[appellant], wonende te [woonplaats], appellant,
het College van burgemeester en wethouders van de gemeente Skarsterlân, gedaagde.
I. ONTSTAAN EN LOOP VAN HET GEDING
Appellant heeft op de daartoe bij beroepschrift aangevoerde gronden hoger beroep ingesteld tegen de uitspraak van de rechtbank Leeuwarden van 18 juli 2001, nr. 00/93 AW, waarnaar hierbij wordt verwezen.
Gedaagde heeft een verweerschrift ingediend.
Voorts heeft appellant zijn standpunt nog nader schriftelijk toegelicht en daarbij nadere stukken ingediend.
Het geding is gevoegd met zaak 03/2341 AW behandeld ter zitting van 21 november 2003, waar appellant in persoon is verschenen en waar gedaagde zich heeft laten vertegenwoordigen door H. Hoekstra, werkzaam bij de gemeente Skarsterlân. Na de behandeling ter zitting zijn de zaken gesplitst; thans wordt in de onderhavige zaak afzonderlijk uitspraak gedaan.

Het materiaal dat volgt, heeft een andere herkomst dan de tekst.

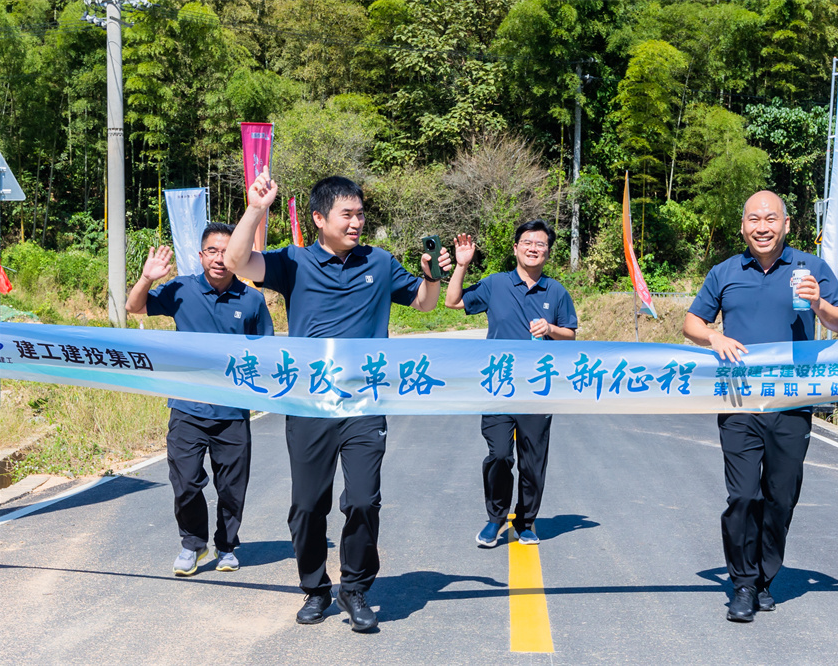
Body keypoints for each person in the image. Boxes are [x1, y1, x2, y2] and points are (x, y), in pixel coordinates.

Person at [224, 168, 451, 631]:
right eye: (347, 214)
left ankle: (354, 587)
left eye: (360, 214)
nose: (356, 223)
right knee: (308, 505)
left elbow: (425, 303)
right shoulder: (294, 262)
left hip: (365, 404)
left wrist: (430, 277)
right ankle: (315, 588)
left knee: (364, 500)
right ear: (319, 218)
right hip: (310, 404)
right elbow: (237, 261)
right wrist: (255, 209)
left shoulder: (380, 263)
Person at [682, 190, 838, 622]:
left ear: (786, 224)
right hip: (738, 401)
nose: (762, 227)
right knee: (742, 496)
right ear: (743, 227)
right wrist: (713, 336)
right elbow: (691, 322)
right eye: (754, 219)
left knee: (780, 497)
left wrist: (818, 303)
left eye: (770, 218)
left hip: (792, 402)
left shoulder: (810, 268)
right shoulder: (724, 272)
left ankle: (764, 579)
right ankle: (742, 584)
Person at [125, 223, 274, 576]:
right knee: (186, 481)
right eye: (212, 251)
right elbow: (135, 307)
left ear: (237, 255)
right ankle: (193, 544)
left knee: (232, 487)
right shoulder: (181, 289)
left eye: (226, 252)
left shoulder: (251, 299)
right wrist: (146, 278)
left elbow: (266, 351)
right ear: (201, 255)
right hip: (186, 406)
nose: (219, 259)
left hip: (232, 410)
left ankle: (226, 546)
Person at [445, 221, 577, 547]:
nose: (534, 248)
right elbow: (453, 301)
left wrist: (550, 329)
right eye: (527, 242)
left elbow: (570, 334)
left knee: (533, 461)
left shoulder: (556, 292)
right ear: (516, 248)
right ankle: (495, 519)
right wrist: (462, 266)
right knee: (500, 454)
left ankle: (526, 522)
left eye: (541, 244)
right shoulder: (495, 284)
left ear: (548, 252)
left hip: (538, 389)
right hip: (499, 386)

1. Voor een uitgebreidere weergave van de in dit geding van belang zijnde feiten en omstandigheden wordt verwezen naar de aangevallen uitspraak. De Raad volstaat met het volgende.
1.1. Appellant was werkzaam als [naam functie] aan de [naam school]. Met ingang van 1 januari 1990 is appellant eervol ontslag verleend wegens opheffing van zijn betrekking en is aan hem in verband daarmee wachtgeld toegekend.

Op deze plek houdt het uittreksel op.